Task goal:
Please repeat every entry exactly as written, but skip the pictures.
--- START ---
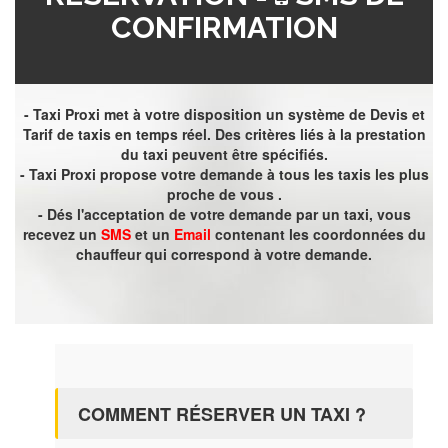
CONFIRMATION
- Taxi Proxi met à votre disposition un système de Devis et
Tarif de taxis en temps réel. Des critères liés à la prestation
du taxi peuvent être spécifiés.
- Taxi Proxi propose votre demande à tous les taxis les plus
proche de vous .
- Dés l'acceptation de votre demande par un taxi, vous
recevez un
SMS
et un
Email
contenant les coordonnées du
chauffeur qui correspond à votre demande.
COMMENT RÉSERVER UN TAXI ?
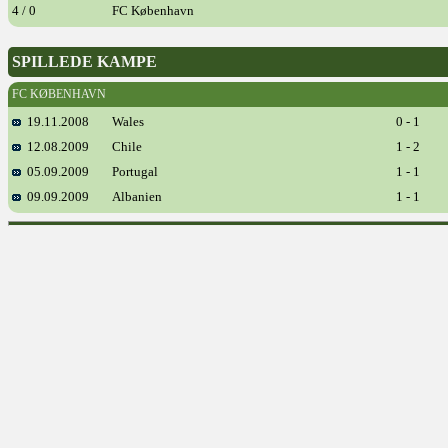
4 / 0
FC København
SPILLEDE KAMPE
FC KØBENHAVN
19.11.2008
Wales
0 - 1
12.08.2009
Chile
1 - 2
05.09.2009
Portugal
1 - 1
09.09.2009
Albanien
1 - 1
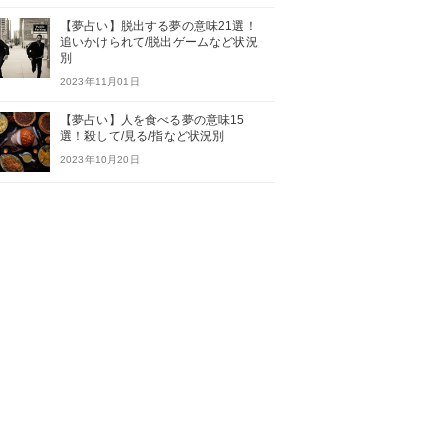
【夢占い】脱出する夢の意味21選！
追いかけられて/脱出ゲームなど状況
別
2023年11月01日
【夢占い】人を食べる夢の意味15
選！殺して/見る/指など状況別
2023年10月20日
--- END ---
Result of this exercise:
CONFIRMATION
- Taxi Proxi met à votre disposition un système de Devis et
Tarif de taxis en temps réel. Des critères liés à la prestation
du taxi peuvent être spécifiés.
- Taxi Proxi propose votre demande à tous les taxis les plus
proche de vous .
- Dés l'acceptation de votre demande par un taxi, vous
recevez un
SMS
et un
Email
contenant les coordonnées du
chauffeur qui correspond à votre demande.
COMMENT RÉSERVER UN TAXI ?
4 / 0
FC København
SPILLEDE KAMPE
FC KØBENHAVN
19.11.2008
Wales
0 - 1
12.08.2009
Chile
1 - 2
05.09.2009
Portugal
1 - 1
09.09.2009
Albanien
1 - 1
【夢占い】脱出する夢の意味21選！
追いかけられて/脱出ゲームなど状況
別
2023年11月01日
【夢占い】人を食べる夢の意味15
選！殺して/見る/指など状況別
2023年10月20日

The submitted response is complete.